I’m thinking about building a box for pfsense. Looking at hardware options and I see a pretty significant difference in price when comparing hardware with and without AES-NI. I don’t necessarily think I’ll need AES. The way I understand it, AES is for using VPN that is somehow running on the router??? I mean, my wife and I both use VPNs on our work computers so we can reach our work networks, but that isn’t using any encryption features on my router, is it?? Or am I not understanding?
You should consider opnsense instead of pfsense in any case.
why?
The company behind pfSense is shady as hell:
https://opnsense.org/opnsense-com/
Also the complete and utter clusterfuck of an attempt to bring Wireguard into the FreeBSD kernel:
It’s for encryption and decryption so only valid for VPN tunnels initiated by pfsense. Not a needed feature by any means if you don’t selfhost stuff and want to setup VPN tunnels and run a lot of traffic through (like say media through Jellyfin)
If installing Wireguard as your VPN is a possibility, Install Opnsense + Wireguard on old hardware and forget about AES.

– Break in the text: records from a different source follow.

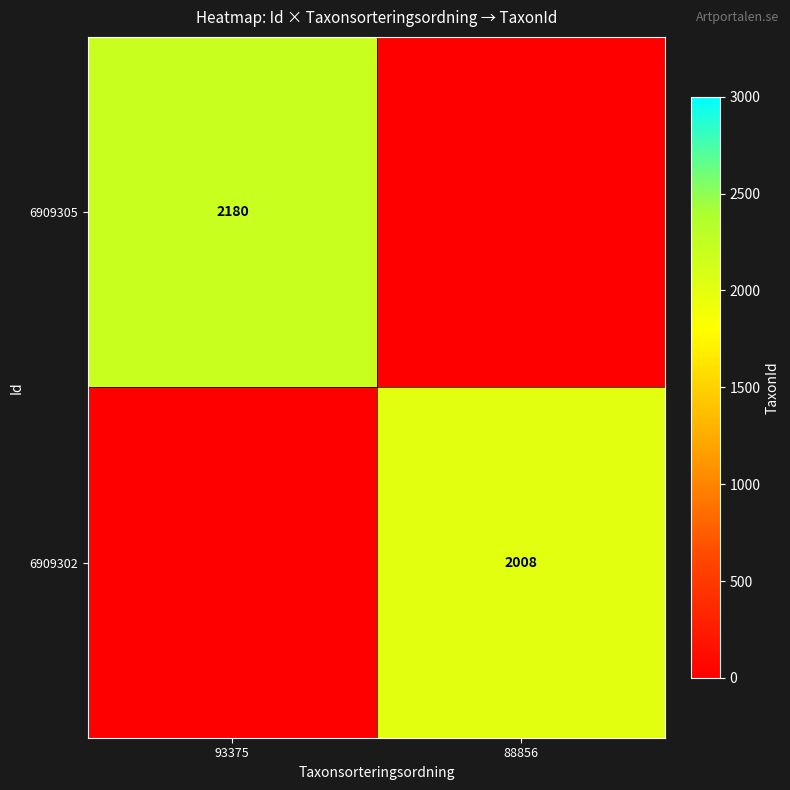

Is it true that 6909305 equals 3328 at 93375?

False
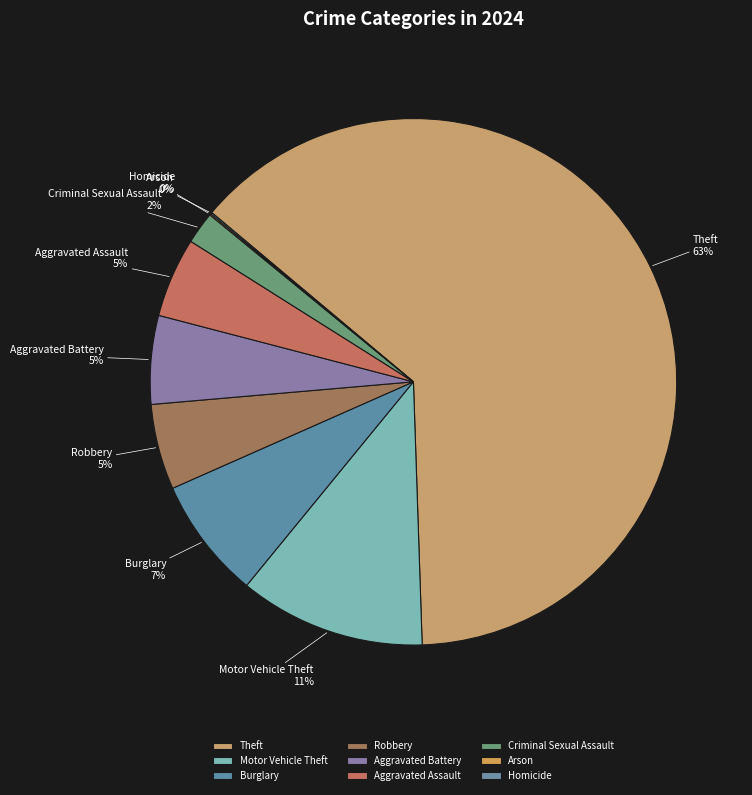

Is the sum of Aggravated Assault and Burglary greater than half?

No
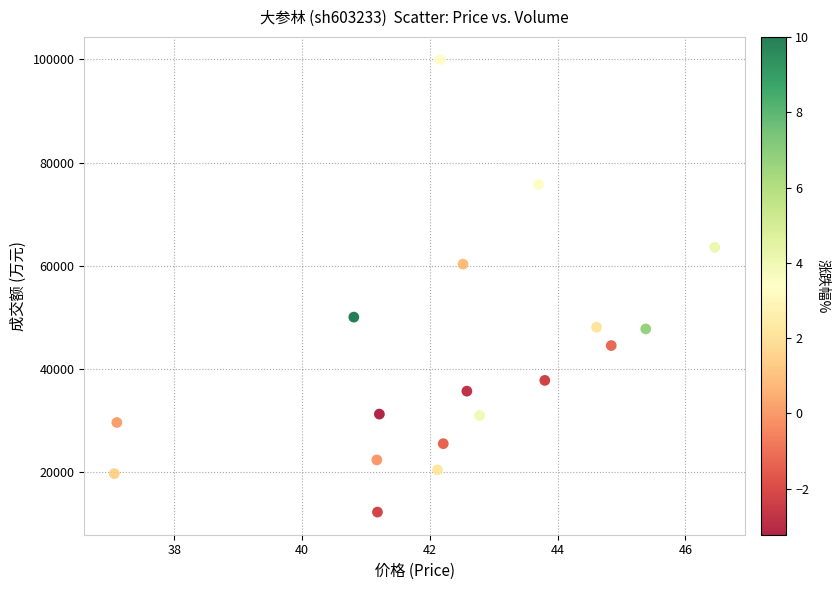

What Y value in the scatter plot is closest to 56092?

60293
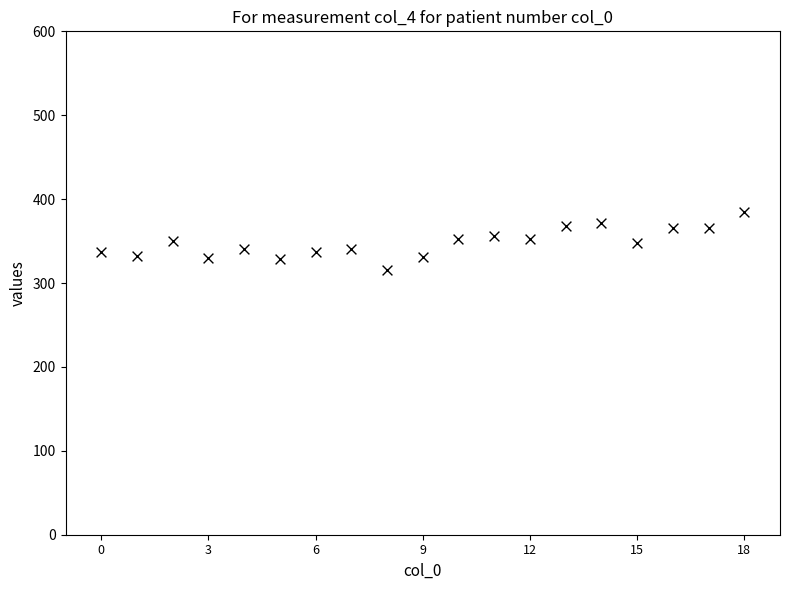

What is the range of Y values (max minus min)?

69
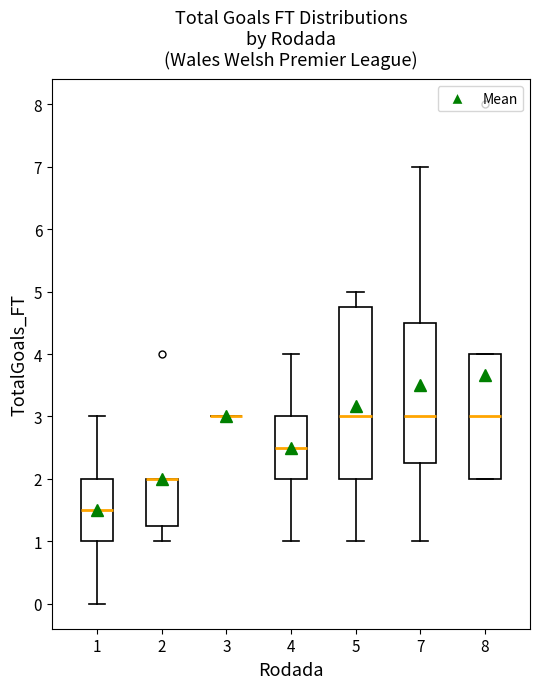

Reading left to right, transcribe this box plot: for each box, give where its median line is, the range the box spans, and where its two whiskers end, as read against the y-axis. The values are not printed on the chart, so give them approximately, as read against the axis.

1: median 1.5, box 1.0 to 2.0, whiskers 0.0 to 3.0
2: median 2.0 (drawn on the box's upper edge), box 1.3 to 2.0, whiskers 1.0 to 2.0
3: box collapsed to a line at 3.0, whiskers 3.0 to 3.0
4: median 2.5, box 2.0 to 3.0, whiskers 1.0 to 4.0
5: median 3.0, box 2.0 to 4.8, whiskers 1.0 to 5.0
7: median 3.0, box 2.3 to 4.5, whiskers 1.0 to 7.0
8: median 3.0, box 2.0 to 4.0, whiskers 2.0 to 4.0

Pfsense has an openvpn server and client built in. Also if you are using site-to-site ipsec vpns it can be useful. I think it will also use the extensions if you run a web proxy to inspect tls traffic. If you just use it for a nat gateway, then you don’t need aes-ni or even most of the features Pfsense provides.
If you don’t use a VPN on the router, you won’t need it.
But what if you decide to set one up so you can VPN in while on the road? Personally, I’d rather have it and not need it, than need it and not have it…as well as “buy once, cry once” rather than need to upgrade down the line.